* _Exercise_: Please return the lines below word for word, leaving the pictures out of your answer.

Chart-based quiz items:
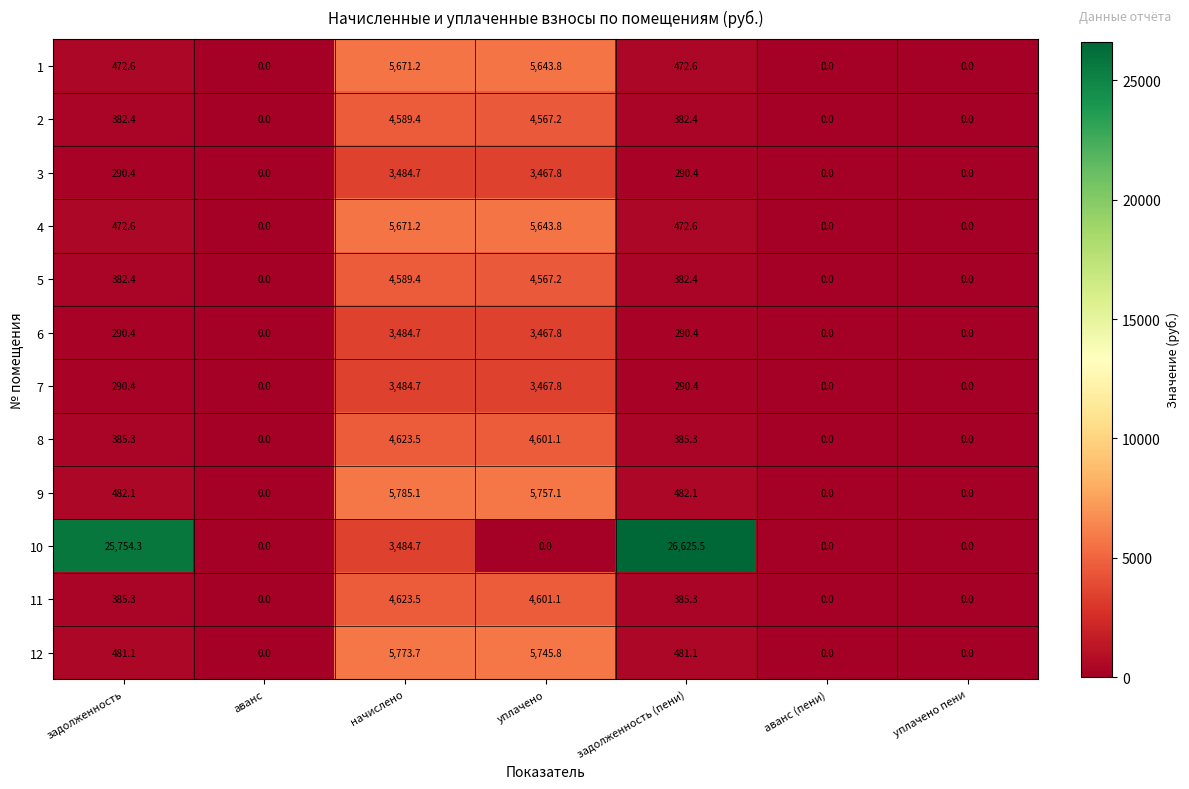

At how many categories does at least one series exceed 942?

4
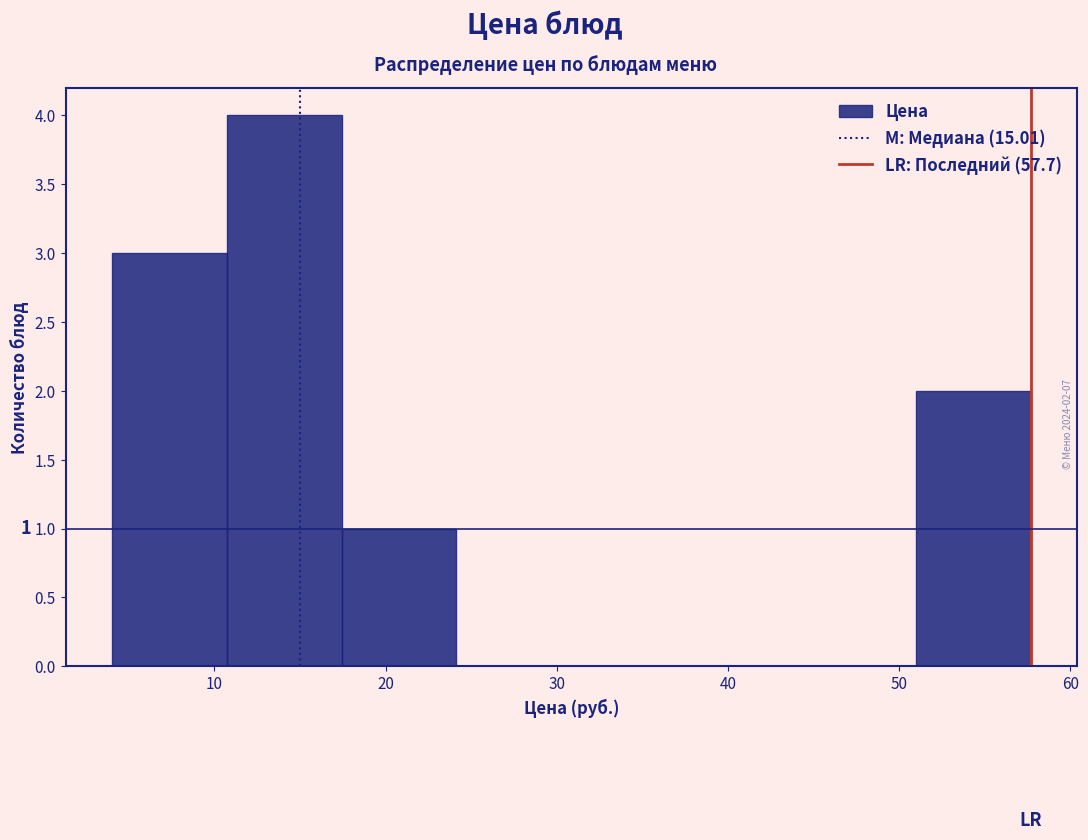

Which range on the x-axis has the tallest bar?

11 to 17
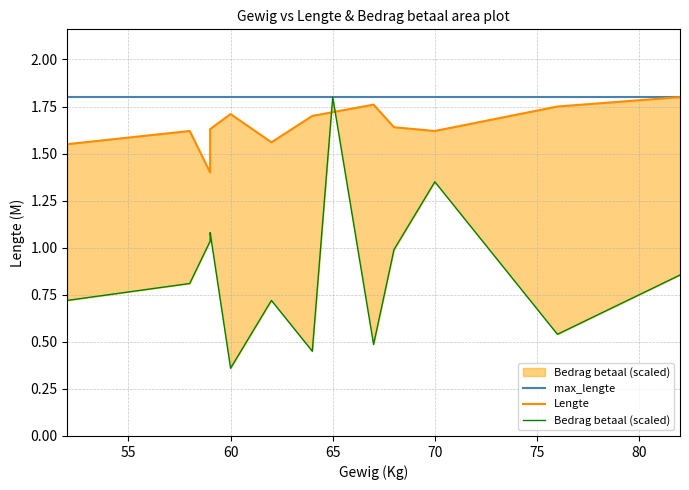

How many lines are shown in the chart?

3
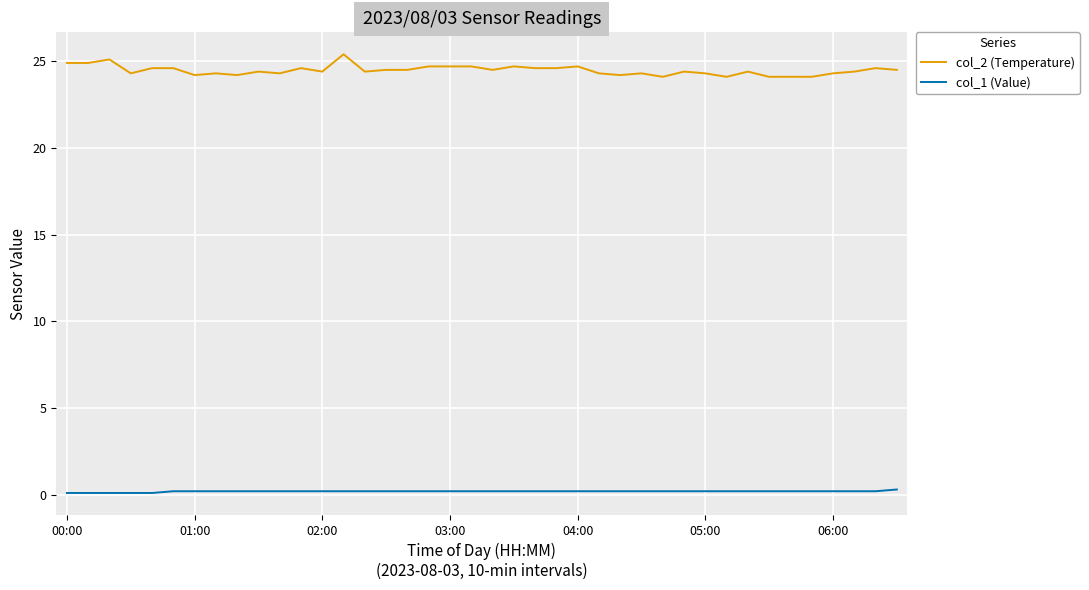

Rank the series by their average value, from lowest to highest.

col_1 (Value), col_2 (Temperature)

* _Expected answer_:
At how many categories does at least one series exceed 942?

4

Which range on the x-axis has the tallest bar?

11 to 17

How many lines are shown in the chart?

3

Rank the series by their average value, from lowest to highest.

col_1 (Value), col_2 (Temperature)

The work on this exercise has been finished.